# My old IAPLC entry



## Mark Evans (15 Feb 2013)

Sorry for the rehash of an old tank.

I've re-edited this with hopefully, better colour management.

I've got to grips with Edius colour management, and correcting W/B is quite easy now.

Best to watch @ 720p or higher, and Preferably, on a mobile device....(cough*Samsung* cough)


----------



## Ian Holdich (15 Feb 2013)

Watched it on my high res ipad ; ) and it looks even better than watching it on a Samsung! 

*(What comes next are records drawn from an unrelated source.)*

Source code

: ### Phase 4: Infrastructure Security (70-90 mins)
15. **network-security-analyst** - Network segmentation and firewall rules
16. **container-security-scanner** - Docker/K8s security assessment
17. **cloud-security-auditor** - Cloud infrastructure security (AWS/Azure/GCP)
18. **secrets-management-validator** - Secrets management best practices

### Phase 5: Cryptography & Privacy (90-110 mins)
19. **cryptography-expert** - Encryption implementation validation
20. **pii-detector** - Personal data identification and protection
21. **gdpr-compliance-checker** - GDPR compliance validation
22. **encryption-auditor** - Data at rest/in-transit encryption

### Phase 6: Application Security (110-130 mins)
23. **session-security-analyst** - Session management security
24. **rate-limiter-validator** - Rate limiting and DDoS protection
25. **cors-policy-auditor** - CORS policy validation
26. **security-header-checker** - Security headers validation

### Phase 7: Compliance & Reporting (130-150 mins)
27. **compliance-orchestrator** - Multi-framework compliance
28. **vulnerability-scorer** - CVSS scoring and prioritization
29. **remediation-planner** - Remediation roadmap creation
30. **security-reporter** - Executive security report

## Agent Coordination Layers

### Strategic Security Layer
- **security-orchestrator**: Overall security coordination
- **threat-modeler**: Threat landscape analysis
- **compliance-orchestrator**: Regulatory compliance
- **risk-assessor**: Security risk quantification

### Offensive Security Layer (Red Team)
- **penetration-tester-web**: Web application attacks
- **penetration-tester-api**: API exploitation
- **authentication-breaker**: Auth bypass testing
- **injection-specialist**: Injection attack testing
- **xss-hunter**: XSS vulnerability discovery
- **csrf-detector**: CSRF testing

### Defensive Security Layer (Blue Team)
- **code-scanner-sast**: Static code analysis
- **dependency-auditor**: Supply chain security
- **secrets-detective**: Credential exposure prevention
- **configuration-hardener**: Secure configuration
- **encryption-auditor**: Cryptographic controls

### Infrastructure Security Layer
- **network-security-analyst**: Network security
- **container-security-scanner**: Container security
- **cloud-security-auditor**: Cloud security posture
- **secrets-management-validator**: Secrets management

In all seriousness, it looks great, brilliant clip!


----------



## Piece-of-fish (15 Feb 2013)

I will watch on both guys and will let you know haha 
Mark would be good if you post both videos to compare what you have done and what is possible  Good work.


----------



## andyh (15 Feb 2013)

Looks awesome on my "non Samsung" device. The retina display handles it well.

Great work Mark, your videos are some of the best on the web.


----------



## George Farmer (15 Feb 2013)

Must....resist....the....urge...to...get...a....5D Mk2...


----------



## Greenview (15 Feb 2013)

Resistance is futile, George.


----------



## andyh (15 Feb 2013)

George Farmer said:


> Must....resist....the....urge...to...get...a....5D Mk2...


George just cave in and buy one  , they appear to be amazing and thats not me taking anything away from Mr Evans Skills! We could give him a my daughters toy camera and he would still produce works of art!

and whilst i am on..........................FLOOD that tank! LOL must stop with this silly banter now 



but seriously FLOOD it.


----------



## Piece-of-fish (16 Feb 2013)

Looks a little better on my new samsung tab than you know what tab hahaha...


----------



## danmullan (16 Feb 2013)

That isn't TGM 'blue stone' by any chance is it? Looks really nice.

Just out of interest Mark, where did you place with this one?


----------